Üniversiteler yeni eğitim yılına devrimci gençliğin protesto gösterileriyle başladı. Resmi açılış törenlerini birer kürsü olarak kullanan devrimci öğrenciler, sermayenin üniversitelerdeki uşak takımının suratına düzen gerçeğini tüm çıplaklığıyla birer birer çarpmaya devam ediyorlar. Öğrenci gençlik, Ne YÖK, ne YEK, özerk, bilimsel, demokratik üniversite! talebiyle üniversite kapılarının işçi ve emekçi çocuklarına kapatılmasına izin vermeyeceklerini ilan ediyor.

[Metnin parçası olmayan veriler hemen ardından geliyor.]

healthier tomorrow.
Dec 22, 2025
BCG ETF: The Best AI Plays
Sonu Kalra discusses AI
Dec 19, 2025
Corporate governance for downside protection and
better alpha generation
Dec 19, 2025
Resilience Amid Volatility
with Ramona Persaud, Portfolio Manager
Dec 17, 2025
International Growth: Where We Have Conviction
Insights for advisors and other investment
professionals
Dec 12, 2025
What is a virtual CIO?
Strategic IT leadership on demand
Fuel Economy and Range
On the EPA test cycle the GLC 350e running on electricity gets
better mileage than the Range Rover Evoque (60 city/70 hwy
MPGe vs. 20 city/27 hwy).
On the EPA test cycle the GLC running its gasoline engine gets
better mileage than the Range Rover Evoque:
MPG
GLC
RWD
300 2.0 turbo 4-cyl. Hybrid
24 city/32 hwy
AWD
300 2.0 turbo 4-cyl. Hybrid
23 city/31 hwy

Ordu-YÖK ve hükümet arasındaki kayıkçı dövüşü nihayet bir uzlaşmayla sonuçlanmakta. Günlerdir süren düzen içi çatışmalardan tarafların bir uzlaşma ile çıkacakları anlaşılıyor. Sermayenin neoliberal saldırı politikalarıyla eğitimi paralı hale getiren, üniversiteleri birer ticarethaneye, öğrencileri ise müşteriye dönüştüren anlayışlar aynı safta birleşiyor. Sermayenin hizmetindeki emek düşmanı hükümet, meclisin açılmasıyla birlikte bu neoliberal politikaların uygulanmasının önünü tümüyle açacak YÖK Yasa Tasarısını meclisten geçirmek için acele ediyor. Ancak bunu kolay başaramayacaklarını şimdiden söylemek gerekiyor. Öğrenci gençlik sadece YÖK Yasa Tasarısına değil, aynı zamanda Irakta Amerikanın sefil çıkarları uğruna jandarmalık yapmaya da hayır! diyor. İlk protesto gösterileriyle bunu ortaya koymuş oldular.

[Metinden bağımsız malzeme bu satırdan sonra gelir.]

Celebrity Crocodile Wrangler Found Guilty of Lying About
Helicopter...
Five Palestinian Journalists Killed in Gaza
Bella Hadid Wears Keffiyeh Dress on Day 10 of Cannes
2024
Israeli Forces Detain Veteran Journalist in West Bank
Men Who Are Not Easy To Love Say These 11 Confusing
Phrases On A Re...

Bu itirazın gün gittikçe güçleneceğine tanık olacağız. Genç komünistler, Gençliğin sözü söz: Irakta işgalci, okulda müşteri olmayacığız! şiarıyla başlattıkları kampanyalarını tüm çalışma alanlarında etkili bir tarzda sürdürüyorlar. Gelişmeler genç komünistlerin görev ve sorumluluklarını bir kat daha arttırıyor. Genç komünistler yüklendikleri görev ve sorumluluklarının hakkını vermek için daha çok çaba, enerji ve ısrar göstermelidir.
Gençlik kitleleri sermayenin işçi ve emekçilere yönelttiği çok yönlü saldırılara karşı birleşik mücadele ekseninde güçlerini birleştirerek saldırıları geri püskürtmelidir.
Meclisin açılmasıyla birlikte T. Erdoğan, savaş tezkeresi, YÖK Yasa Tasarısı, özelleştirmeler, Kamu Yönetimi Reformu vb. saldırı yasalarını hayata geçirme noktasında hükümetin kararlılığını dile getirdi. Dışarda Ortadoğu halklarına, içerde işçi ve emekçilere karşı savaş açmış bulunuyorlar. Bu savaş ilanını ancak işçi ve emekçilerin devrimci sınıf mücadelesi durdurabilir. Sermayenin kölesi, emperyalizmin jandarması olmamak için mücadeleyi yükseltelim!